All of this has led to my most recent opportunity, to participate as a delegate at Networking Field Day 6. I don’t mean to gloat, but getting trucked around in a limo for a couple days, squished between the likes of Ivan Pepelnjak and Brent Salisbury is a rather heady experience! Through all the vendor presentations, social gatherings, and sidebar conversations, there were a few really key takeaways for me. The things that will be sticking with me as the industry evolves (and hopefully I evolve with it). I’m sharing them with you here:
- The networking industry is changing. Evolving. Converging. This is nothing new, but it sure seems to be speeding up. Is the “old” stuff going away? Of course not. (Will it ever?) But the direction for the leading edge of technology is clear. We are trending deeper into the convergence of what were separate disciplines of networking, compute, applications, and storage with trends like SDN and NFV. Embrace it or get left behind.
- The Cloud (or, the Private Cloud) is real. It’s a lame name, but the idea of a service-oriented architecture where a new application, environment, or tenant can be deployed rapidly (seconds to minutes) with little hands-on keyboard hacking is fast approaching. It needs to come down-market to the other 90% of businesses, but it will. This stuff always does.
- The future will be about integrating technology with a good user experience and simple presentation. There’s too much interrelated info in too many disparate places for anything to be done efficiently with point solutions anymore. Orchestration will be key, I see that now. We can’t be fast enough to support business needs if we have to go to 15 places to get something done.
- Those who excel in this “new world” will be those who know the technology deeply but can understand the big picture. The engineers and architects that I meet who are just blowing my mind lately are the ones who understand how the entire IT infrastructure will come together to provide what the business needs. Being just “a network guy” or just “a storage guy” isn’t going to cut it. We will need to be “infrastructure guys (and girls!)” if we want to stay relevant.
- Complexity is bad. Always. Simple is good. Always. But complexity is sometimes necessary and in those cases, it must be carefully managed, lest it become a harrowing beast!
- The Tim Tam Slam may be humanity’s greatest achievement. ‘Nuff said.

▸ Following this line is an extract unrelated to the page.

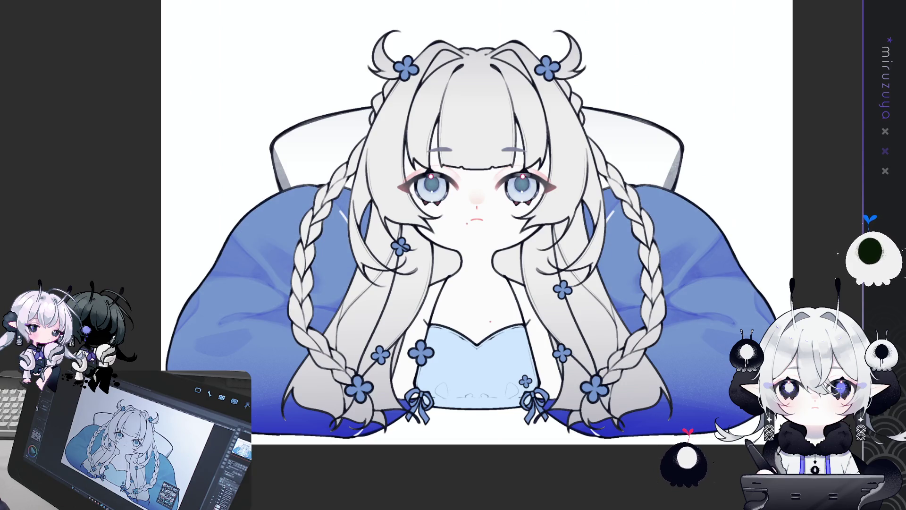
pyautogui.press('ctrl+y')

NFD6 was an eye-opening experience. My sincere hope is that this isn’t the pinnacle of my community involvement, but rather the beginning of a new adventure where maybe my insight and opinion may help in some small way to shape the future by keeping the conversation steered toward the important aspects of networking and IT.
Great post Bob!
I too was heavily influenced by the Packet Pushers to become more involved in the community. While I’m not quite up to par with most of you from a technical standpoint, I hope to match or better you guys with my enthusiasm to learn and grow.

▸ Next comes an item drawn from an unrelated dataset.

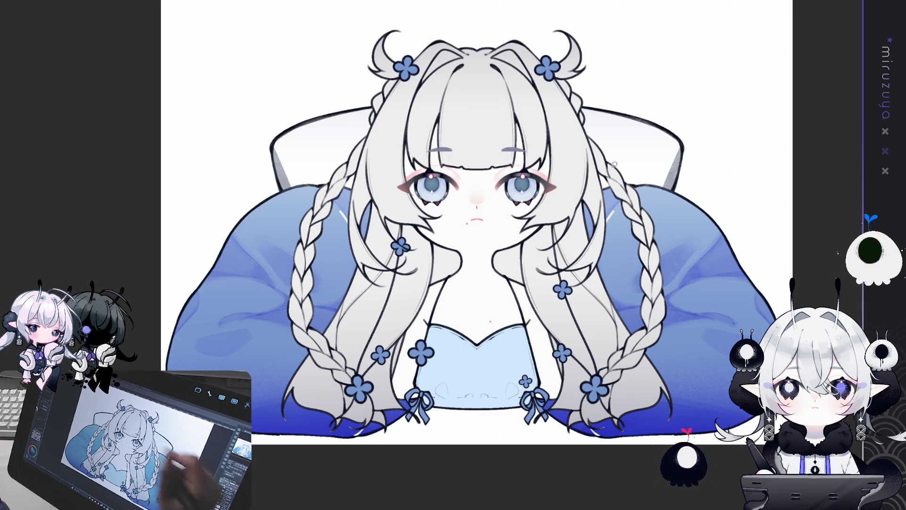
# - Step through the cushion colour history to settle on the deeper blue gradient shading
pyautogui.press('ctrl+z')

I also agree that we can’t just be network engineers going forward. While I still have plenty to learn in that regard, I’m going to have to learn other things like storage, server, programming (or scripting), etc to stay relevant. It’s a tough road ahead but a rewarding one I hope!
Good luck to you and I definitely see this as a launching point for you, not a climax.
Thanks Keith. As I know you’ve discovered, being on top of your game in this industry means learning and growing constantly. It doesn’t take long to get stagnant.
We all have plenty to learn. The best IT practitioners I’ve ever known are the ones who never make the mistake of thinking they know “enough.” That point was really driven home at Cisco Live 2012, as I sat in a session on troubleshooting multicast and marveled at the fact that Terry Slattery, the first CCIE, was studiously taking notes as the presenter spoke. We will never know it all.
PS- I’m very impressed with your scholarship program. What a fantastic way to give back. Kudos!
I can’t say that I’ve ever been close to feeling at the top of my game but it’s coming hopefully. 🙂 I’ve learned a lot from you all on social media on a multitude of things like being prepared for anything (ie all the little things you carry with you), being the consummate professional, and most importantly staying humble and giving back.
That’s amazing to hear that someone of his standing would be taking notes but it proves your point that we never stop learning.
Thank you! I’m going to start taking essay applications in the next couple of months so if you know anyone looking, please send them my way. Also, any suggestions to make it better are more than welcome because after all, it’s for the community, not me.